Your goal:
According to the text on feature-vector compensation for speech recognition, how long can each frame be when the feature extracting unit divides the speech data?

== Text section ==

Exemplary embodiments according to the present invention will be explained in detail below with reference to the accompanying drawings.
A feature-vector compensating apparatus according to a first embodiment of the present invention designs in advance compensation vectors for a plurality of noise environments, and stores the compensation vector into a storing unit, calculates a degree of similarity of an input speech with respect to each of the noise environments at a time of a speech recognition, obtains a compensation vector by weighting and summing the compensation vectors of the noise environments based on the calculated degree of similarity, and compensates a feature vector based on the obtained compensation vector.
The noise-environment storing unit 120 stores therein a Gaussian mixture model (GMM) parameter at a time of modeling a plurality of noise environments by the GMM, and compensation vectors calculated in advance as compensation vectors for a feature vector corresponding to each of the noise environments.
According to the first embodiment, it is assumed that parameters of three noise environments including a parameter 121 of a noise environment 1, a parameter 122 of a noise environment 2, and a parameter 123 of a noise environment 3 are calculated in advance, and stored in the noise-environment storing unit 120. The number of noise environments is not limited to three, in other words, any desired number of noise environments can be taken as reference data.
The noise-environment storing unit 120 can be configured with any recording medium that is generally available, such as a hard disk drive (HDD), an optical disk, a memory card, and a random access memory (RAM).
The input receiving unit 101 converts a speech input from an input unit (not shown), such as a microphone, into an electrical signal (speech data), performs an analog-to-digital (A/D) conversion on the speech data to convert analog data into digital data based on, for example, a pulse code modulation (PCM), and outputs digital speech data. The processes performed by the input receiving unit 101 can be implemented by using the same method as a digital processing of the speech signal according to a conventional technology.
The feature extracting unit 102 divides the speech data received from the input receiving unit 101 into a plurality of frames with predetermined lengths, and extracts a feature vector of the speech. The frame length can be 10 to 20 milliseconds. According to the first embodiment, the feature extracting unit 102 extracts the feature vector of the speech which includes static, A, and AA parameters of a Mel frequency cepstrum coefficient (MFCC).

===
== Dataset entries ==

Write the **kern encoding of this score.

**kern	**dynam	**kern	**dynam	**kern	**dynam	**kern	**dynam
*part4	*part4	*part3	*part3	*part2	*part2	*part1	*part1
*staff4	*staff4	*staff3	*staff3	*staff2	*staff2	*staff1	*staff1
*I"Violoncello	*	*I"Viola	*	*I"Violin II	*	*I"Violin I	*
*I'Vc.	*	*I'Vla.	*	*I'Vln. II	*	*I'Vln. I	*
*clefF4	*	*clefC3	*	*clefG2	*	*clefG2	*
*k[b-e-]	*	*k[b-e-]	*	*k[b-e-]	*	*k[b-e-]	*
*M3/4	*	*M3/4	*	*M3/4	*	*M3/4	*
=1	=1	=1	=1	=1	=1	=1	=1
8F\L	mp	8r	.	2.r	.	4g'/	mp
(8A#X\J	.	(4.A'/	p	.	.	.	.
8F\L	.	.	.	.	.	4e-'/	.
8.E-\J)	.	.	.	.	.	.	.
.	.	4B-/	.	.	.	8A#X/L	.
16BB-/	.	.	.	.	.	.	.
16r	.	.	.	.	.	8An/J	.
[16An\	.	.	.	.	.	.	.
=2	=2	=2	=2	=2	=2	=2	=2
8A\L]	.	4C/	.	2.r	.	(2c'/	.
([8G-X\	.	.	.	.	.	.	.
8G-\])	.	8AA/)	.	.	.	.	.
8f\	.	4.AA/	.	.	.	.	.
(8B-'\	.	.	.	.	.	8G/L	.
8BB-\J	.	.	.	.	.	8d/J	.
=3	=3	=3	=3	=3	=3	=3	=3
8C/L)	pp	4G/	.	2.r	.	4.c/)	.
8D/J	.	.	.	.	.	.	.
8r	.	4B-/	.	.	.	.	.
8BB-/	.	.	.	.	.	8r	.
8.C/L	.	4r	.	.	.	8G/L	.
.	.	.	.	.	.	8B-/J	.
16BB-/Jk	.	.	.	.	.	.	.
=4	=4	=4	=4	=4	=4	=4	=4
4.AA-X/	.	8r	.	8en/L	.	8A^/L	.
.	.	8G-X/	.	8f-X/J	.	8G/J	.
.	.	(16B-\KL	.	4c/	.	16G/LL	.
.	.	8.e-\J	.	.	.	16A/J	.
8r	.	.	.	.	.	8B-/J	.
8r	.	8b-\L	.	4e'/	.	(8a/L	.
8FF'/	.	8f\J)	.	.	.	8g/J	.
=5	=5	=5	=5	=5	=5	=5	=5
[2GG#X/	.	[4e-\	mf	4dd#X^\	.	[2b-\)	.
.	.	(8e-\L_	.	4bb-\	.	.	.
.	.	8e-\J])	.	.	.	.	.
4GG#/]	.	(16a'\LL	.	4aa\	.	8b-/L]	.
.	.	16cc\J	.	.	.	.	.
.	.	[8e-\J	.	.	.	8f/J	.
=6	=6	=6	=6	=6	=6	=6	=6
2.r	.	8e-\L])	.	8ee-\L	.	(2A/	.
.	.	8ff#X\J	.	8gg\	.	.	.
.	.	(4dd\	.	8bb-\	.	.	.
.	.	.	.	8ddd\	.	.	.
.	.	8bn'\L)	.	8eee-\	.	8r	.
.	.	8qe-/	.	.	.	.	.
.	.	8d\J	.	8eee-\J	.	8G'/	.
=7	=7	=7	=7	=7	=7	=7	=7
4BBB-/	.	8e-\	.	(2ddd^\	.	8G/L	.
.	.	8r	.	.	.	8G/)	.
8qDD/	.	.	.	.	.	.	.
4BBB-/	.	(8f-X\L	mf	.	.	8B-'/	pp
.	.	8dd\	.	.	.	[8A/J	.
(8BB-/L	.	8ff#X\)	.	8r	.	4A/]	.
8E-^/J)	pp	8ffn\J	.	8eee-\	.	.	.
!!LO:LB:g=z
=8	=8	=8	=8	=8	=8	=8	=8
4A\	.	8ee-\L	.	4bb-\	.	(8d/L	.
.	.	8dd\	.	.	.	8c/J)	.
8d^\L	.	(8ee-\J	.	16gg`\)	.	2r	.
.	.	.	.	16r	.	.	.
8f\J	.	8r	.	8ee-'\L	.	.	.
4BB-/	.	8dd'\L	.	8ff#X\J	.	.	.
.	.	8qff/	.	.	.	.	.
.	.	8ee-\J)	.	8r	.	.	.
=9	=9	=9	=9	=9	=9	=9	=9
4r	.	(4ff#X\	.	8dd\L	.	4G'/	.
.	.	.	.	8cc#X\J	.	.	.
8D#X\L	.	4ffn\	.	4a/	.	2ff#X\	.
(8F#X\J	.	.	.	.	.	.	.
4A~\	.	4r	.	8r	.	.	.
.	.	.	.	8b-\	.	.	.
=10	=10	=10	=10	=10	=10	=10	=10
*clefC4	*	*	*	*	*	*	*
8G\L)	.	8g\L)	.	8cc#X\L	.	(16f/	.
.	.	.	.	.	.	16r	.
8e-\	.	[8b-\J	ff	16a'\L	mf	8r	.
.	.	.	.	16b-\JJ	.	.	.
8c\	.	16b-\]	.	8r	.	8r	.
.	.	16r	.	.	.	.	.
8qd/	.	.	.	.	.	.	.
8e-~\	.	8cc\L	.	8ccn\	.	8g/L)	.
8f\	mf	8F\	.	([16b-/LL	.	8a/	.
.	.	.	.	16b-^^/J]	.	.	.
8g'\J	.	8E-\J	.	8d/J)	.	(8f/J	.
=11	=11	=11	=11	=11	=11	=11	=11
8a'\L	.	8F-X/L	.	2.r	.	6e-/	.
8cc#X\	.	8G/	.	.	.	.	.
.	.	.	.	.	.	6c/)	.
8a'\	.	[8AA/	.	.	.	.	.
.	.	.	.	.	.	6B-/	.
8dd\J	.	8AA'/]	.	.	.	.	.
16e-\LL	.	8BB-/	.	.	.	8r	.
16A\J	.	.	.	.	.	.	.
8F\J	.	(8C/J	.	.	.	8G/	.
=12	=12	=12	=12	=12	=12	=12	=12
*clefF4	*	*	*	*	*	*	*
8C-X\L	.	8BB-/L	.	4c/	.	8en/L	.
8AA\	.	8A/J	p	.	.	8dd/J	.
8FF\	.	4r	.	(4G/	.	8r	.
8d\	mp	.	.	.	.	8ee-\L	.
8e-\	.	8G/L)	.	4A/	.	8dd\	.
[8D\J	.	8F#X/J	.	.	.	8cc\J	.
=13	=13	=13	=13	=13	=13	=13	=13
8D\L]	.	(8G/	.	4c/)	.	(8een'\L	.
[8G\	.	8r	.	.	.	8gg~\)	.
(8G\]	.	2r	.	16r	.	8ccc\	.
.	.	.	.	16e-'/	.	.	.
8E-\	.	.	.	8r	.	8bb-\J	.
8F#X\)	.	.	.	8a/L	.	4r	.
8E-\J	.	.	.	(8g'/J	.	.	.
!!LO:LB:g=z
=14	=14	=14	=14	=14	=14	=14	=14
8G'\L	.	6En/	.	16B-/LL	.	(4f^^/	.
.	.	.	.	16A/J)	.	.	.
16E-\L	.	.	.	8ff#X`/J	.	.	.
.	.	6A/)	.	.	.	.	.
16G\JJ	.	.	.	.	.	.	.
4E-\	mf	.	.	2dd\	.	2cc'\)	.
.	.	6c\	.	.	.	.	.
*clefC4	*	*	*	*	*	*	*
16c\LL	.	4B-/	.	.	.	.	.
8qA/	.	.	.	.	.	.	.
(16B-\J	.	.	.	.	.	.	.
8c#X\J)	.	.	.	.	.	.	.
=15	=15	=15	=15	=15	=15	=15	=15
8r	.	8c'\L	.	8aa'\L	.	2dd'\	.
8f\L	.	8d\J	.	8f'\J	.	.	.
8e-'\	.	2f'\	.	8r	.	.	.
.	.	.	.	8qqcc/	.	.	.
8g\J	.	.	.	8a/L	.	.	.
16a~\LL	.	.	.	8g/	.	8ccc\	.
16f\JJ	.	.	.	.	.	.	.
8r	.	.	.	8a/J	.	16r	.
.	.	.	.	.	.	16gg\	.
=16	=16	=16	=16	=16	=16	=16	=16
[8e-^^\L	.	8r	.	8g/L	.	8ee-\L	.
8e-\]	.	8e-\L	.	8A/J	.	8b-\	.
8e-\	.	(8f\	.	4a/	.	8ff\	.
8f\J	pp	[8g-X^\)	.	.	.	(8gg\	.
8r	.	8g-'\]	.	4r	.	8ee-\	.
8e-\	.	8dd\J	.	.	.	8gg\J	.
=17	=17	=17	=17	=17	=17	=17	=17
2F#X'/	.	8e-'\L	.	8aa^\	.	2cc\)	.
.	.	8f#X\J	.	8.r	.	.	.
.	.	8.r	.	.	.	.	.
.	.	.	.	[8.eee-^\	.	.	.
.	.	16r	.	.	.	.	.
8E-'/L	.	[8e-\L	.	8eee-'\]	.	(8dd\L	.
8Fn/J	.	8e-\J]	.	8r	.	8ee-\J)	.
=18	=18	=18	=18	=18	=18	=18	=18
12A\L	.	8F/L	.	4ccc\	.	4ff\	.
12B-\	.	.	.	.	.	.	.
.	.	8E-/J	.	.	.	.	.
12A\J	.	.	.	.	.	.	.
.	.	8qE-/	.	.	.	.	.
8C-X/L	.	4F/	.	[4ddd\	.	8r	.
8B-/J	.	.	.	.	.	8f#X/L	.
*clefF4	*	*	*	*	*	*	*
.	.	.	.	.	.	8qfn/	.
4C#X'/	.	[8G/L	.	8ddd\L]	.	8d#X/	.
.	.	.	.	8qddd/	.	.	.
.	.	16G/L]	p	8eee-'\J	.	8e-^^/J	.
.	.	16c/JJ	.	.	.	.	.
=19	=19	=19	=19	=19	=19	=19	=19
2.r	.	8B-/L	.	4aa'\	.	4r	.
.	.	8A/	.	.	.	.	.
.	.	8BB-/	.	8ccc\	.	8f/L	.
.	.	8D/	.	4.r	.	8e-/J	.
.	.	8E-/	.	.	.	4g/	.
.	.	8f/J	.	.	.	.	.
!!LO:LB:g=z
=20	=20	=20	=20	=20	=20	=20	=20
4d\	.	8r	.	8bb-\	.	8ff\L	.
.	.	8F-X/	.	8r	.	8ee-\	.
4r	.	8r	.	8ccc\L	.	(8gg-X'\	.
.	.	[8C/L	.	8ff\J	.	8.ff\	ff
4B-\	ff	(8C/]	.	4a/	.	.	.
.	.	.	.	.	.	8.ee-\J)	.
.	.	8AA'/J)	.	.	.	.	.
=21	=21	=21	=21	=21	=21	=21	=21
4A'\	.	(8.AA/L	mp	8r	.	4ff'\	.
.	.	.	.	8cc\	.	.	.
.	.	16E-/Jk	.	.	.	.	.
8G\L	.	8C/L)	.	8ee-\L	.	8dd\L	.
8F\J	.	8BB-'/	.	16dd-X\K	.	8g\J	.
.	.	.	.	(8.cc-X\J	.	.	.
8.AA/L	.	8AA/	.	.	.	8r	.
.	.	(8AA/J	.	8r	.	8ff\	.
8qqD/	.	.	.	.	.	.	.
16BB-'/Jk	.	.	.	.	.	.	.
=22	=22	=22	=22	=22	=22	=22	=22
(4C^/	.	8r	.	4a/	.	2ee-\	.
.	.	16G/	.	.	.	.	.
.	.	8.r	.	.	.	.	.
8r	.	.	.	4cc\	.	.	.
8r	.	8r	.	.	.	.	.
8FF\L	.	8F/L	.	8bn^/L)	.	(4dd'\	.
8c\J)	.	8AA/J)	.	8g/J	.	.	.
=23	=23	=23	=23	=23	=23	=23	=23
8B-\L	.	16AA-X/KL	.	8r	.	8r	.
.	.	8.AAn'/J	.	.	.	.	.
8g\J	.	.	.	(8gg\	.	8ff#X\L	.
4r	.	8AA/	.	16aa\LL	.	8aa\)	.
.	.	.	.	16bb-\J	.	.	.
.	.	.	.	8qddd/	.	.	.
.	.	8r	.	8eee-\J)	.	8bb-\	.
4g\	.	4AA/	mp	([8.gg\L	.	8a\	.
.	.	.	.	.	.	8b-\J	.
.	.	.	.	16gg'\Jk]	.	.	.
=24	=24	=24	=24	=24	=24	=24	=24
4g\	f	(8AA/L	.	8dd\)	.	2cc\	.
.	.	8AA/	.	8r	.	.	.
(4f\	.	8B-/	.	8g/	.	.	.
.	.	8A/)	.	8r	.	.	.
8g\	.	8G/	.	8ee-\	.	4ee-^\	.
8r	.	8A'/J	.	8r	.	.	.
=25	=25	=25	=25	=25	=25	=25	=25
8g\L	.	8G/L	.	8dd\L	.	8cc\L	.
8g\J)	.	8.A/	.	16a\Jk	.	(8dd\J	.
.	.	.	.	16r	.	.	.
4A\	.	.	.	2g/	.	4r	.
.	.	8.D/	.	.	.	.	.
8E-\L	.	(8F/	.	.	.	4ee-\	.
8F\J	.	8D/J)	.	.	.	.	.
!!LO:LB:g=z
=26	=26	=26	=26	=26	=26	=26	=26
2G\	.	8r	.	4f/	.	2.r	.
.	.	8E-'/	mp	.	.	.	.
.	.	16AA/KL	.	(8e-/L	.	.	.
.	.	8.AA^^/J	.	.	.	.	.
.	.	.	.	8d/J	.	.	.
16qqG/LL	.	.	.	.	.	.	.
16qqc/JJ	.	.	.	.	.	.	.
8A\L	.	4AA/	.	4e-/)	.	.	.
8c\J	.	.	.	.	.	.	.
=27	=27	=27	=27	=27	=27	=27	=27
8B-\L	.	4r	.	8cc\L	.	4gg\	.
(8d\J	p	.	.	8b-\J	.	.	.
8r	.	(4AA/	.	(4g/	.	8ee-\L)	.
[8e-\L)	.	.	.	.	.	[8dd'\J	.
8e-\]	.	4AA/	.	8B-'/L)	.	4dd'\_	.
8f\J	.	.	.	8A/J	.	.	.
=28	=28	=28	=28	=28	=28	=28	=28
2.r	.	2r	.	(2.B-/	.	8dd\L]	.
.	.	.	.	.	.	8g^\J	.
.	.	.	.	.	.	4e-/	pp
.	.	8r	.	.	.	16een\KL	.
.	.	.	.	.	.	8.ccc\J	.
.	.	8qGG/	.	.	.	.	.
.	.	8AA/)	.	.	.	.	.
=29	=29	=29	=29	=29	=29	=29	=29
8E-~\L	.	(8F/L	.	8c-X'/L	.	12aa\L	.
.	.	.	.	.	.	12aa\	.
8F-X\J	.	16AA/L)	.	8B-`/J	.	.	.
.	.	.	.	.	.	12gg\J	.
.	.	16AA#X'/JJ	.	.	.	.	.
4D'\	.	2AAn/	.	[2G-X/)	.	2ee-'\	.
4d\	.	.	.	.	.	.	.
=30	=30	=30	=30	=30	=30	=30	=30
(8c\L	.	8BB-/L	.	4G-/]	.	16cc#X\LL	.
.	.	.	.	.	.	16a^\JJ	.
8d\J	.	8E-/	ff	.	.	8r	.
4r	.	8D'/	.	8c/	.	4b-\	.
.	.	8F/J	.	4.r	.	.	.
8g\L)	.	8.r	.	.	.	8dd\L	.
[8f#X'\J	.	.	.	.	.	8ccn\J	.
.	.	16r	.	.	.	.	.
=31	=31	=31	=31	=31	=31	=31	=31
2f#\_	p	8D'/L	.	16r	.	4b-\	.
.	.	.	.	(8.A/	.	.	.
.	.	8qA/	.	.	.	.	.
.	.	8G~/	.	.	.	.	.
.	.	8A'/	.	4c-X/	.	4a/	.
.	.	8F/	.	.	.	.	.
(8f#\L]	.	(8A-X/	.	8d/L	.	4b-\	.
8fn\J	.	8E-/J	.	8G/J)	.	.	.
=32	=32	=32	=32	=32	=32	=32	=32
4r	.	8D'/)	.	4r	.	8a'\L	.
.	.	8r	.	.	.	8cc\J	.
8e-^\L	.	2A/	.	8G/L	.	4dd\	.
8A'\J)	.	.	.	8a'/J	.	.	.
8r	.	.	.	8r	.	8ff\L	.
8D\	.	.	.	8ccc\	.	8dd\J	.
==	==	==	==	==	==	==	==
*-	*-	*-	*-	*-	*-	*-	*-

===

Expected answer:
Each frame can be 10 to 20 milliseconds long.